Walls
“Walls is a book for our time as a divided nation. . . . Sometimes the simplest books have the most to say.”
Walls looks like a simple book. It has 13 pages of text and a few more pages of art. The poetry varies from stanzas with an abcb pattern to abcc, abbb, aaba, abca, and anything else one can imagine.
/Some walls are made/for animal farms,/to keep the farm animals/from animal harm./For the cows and the pigs/and the veggies too,/these walls at the farm/are no cause for alarm./
Each double paged spread has a stanza or two with art showing how walls are needed for farms to keep the animals in, to sports, where a wall is handy for a ball to bounce from, to where it is good for hanging art, and useful to build houses. Then the tone changes, and the drawn humans stop smiling and frown instead. Now the walls are big and cast shadows./Walls so tall you can’t hear a friend call./These tall walls we like least of all./
The bad walls are made of concrete and keep out people. The best stanza in the whole books is: These walls are unfriendly,/ and perhaps even rude./They block new adventures/with their bad attitude./ The human on that page is shedding tears.

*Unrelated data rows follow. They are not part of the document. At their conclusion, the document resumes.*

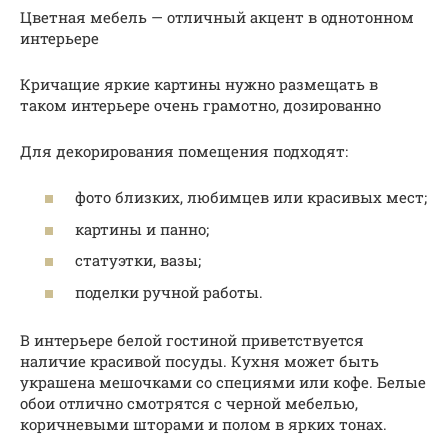
Цветная мебель — отличный акцент в однотонном
интерьере
Кричащие яркие картины нужно размещать в
таком интерьере очень грамотно, дозированно
Для декорирования помещения подходят:
фото близких, любимцев или красивых мест;
картины и панно;
статуэтки, вазы;
поделки ручной работы.
В интерьере белой гостиной приветствуется
наличие красивой посуды. Кухня может быть
украшена мешочками со специями или кофе. Белые
обои отлично смотрятся с черной мебелью,
коричневыми шторами и полом в ярких тонах.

The last third of the book is a rally cry to come together. /These are the walls we like least of all./ The author repeats it three more times. He explains how people can work together until those walls come tumbling down.
The end of the book states this:/Different kinds of people,/all working together./Now that’s the sort of thinking/that makes the world better./
The second to last double page spread shows eleven people and one mouse— male, female, tall short, black, white, red-haired, blond, one with a hijab, in a conga line kicking up their heels on their way to working together for a better world. The only thing missing is a human in a wheelchair.
The orange cover pops with the title in white. The walls on the cover are falling down like dominoes, the end papers are brick walls, and upon a second read, one sees that the mouse is shown on the cover and every page except two. The art is spare, in primary colors with black accents and occasional gray. The mouse gets its own house on the buildings page.
Walls is a book for our time as a divided nation. The author does not agree with the current administration’s plan to build a wall along our southern border.
Sometimes the simplest books have the most to say.